The examiner picked up a sharp instrument. “Not in my department.”


Some
body’s talking to reporters. Have you seen the headlines?”

The examiner nodded.

“Do you have to giggle?”

The examiner reached for safety glasses. “I thought you’d be happy.” The beginning of an incision at the collarbone.

“Happy?” said the detective. “I’m not feeling the joy.”

The examiner chuckled to himself. “You cleared at least fifteen carjackings, including a fatal with that Dutch tourist.”

“But now we’ve got vigilantes cruising the airport.” The lieutenant picked up an X-ray and held it to the ceiling light. “The chamber of commerce hasn’t stopped calling.”

“People on talk radio seem to like him. Especially the part about the cape.”

“We look ridiculous.”

Slicing continued in classic autopsy Y-pattern. A giggle.

The lieutenant held the X-ray to the light again. “I see I’m talking to the wrong person.”

The examiner set down his instrument and looked up. “What do you want from me?”

“A conclusive ruling.” He extended a palm toward the table. “What’s taking so long? You’re usually done way before this.”

“It’s a complicated case.” The examiner reached toward his desk and opened a file. “Seemed open-and-shut at first. Fractured femur and tibia from when the car hit him, embedded windshield glass in his scalp. Almost positive I’d find internal punctures and hemorrhaging from a rib. Then I saw these . . .” He held up his own X-rays. “. . . I thought our machine was broken. See how the entire chest cavity is empty? All organs removed.”

“You’re shitting me,” said the lieutenant. “I thought the papers were just being sensational, like Squid Boy.”

The examiner shook his head. “He’s literally hollow. So then I thought his lacerations from the car were covering surgical entry. You heard those urban legends about a guy waking up in a hotel bathtub full of ice, no kidney and a telephone?”

“Some surgeon did this?”

The examiner shook his head again. “No incisions. And none of the lacerations penetrated the hypodermis. Some mysterious new technique I’ve never seen before, like building a ship in a bottle. That’s why it’s taking so long.” He slapped a cold shoulder. “We can’t hurry into this guy, or I might destroy evidence of the method.”

“You wouldn’t say not to hurry if it was your ass in city hall this morning.” The officer wiped his forehead with a handkerchief. “We need to stop all the wild speculation. You should hear the rumors: voodoo, supernatural, UFOs. It’s like the freakin’
X-Files
out there.”

“How am I supposed to stop that?”

“Bring it down to earth. Surely there’s some reasonable explanation that’s boring and will get the reporters—and the chief—off my back.”

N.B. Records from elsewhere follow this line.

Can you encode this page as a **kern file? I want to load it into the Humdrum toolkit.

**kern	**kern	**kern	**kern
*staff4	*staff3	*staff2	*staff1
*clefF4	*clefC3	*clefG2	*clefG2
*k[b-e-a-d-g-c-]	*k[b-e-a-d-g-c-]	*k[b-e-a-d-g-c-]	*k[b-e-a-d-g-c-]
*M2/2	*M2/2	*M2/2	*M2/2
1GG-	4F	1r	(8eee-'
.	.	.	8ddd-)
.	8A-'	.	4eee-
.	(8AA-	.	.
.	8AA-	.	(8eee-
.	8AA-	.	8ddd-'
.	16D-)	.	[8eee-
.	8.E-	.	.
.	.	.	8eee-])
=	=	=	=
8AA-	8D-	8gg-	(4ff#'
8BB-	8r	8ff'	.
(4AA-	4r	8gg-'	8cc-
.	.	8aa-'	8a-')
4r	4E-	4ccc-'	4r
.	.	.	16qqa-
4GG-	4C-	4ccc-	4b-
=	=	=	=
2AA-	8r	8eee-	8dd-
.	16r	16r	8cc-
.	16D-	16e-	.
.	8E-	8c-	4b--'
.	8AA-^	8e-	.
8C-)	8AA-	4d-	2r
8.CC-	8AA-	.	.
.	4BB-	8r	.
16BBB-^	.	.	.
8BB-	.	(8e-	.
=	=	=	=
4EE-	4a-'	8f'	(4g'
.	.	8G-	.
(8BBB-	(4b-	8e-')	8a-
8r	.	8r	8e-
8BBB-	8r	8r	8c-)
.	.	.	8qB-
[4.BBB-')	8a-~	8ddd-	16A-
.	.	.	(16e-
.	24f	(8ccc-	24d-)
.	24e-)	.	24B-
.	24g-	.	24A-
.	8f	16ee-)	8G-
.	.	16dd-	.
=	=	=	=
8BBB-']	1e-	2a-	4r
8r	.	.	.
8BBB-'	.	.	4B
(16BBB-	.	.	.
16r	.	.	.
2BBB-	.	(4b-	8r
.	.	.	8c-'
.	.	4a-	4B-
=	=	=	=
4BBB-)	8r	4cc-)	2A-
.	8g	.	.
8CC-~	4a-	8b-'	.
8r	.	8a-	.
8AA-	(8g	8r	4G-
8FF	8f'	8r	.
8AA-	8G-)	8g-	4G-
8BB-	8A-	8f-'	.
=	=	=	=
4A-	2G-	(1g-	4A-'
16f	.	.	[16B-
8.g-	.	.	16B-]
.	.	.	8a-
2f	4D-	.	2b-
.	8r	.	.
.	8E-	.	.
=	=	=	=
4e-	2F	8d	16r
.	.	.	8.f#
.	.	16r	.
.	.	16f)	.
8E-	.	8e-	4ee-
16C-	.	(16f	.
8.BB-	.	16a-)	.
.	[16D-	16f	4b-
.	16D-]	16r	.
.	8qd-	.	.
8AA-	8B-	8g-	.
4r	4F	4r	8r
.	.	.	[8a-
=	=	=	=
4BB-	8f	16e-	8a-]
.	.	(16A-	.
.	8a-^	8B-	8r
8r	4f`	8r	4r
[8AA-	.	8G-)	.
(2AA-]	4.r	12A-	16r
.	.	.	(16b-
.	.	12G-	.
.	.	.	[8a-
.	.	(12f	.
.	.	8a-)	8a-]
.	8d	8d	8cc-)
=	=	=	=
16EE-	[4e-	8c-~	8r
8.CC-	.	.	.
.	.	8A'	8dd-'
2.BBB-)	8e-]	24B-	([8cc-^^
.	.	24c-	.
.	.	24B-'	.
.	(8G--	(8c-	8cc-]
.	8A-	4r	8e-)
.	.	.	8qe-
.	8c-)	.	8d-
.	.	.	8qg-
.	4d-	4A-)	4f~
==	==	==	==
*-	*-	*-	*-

The examiner grabbed his knife again and finished the Y-cut. “Don’t get your hopes up.”

“What’s that supposed to mean?”

“I’ve looked at this from all angles, and a flying saucer is as good as anything I’ve come up with.” A bone saw buzzed to life.

“You’re not making me feel any better.”

“And you’re crowding me.” The saw went back on the tray and the rib spreader came off.

The lieutenant winced. The examiner stuck his head down. “That’s more like it. Clue city.”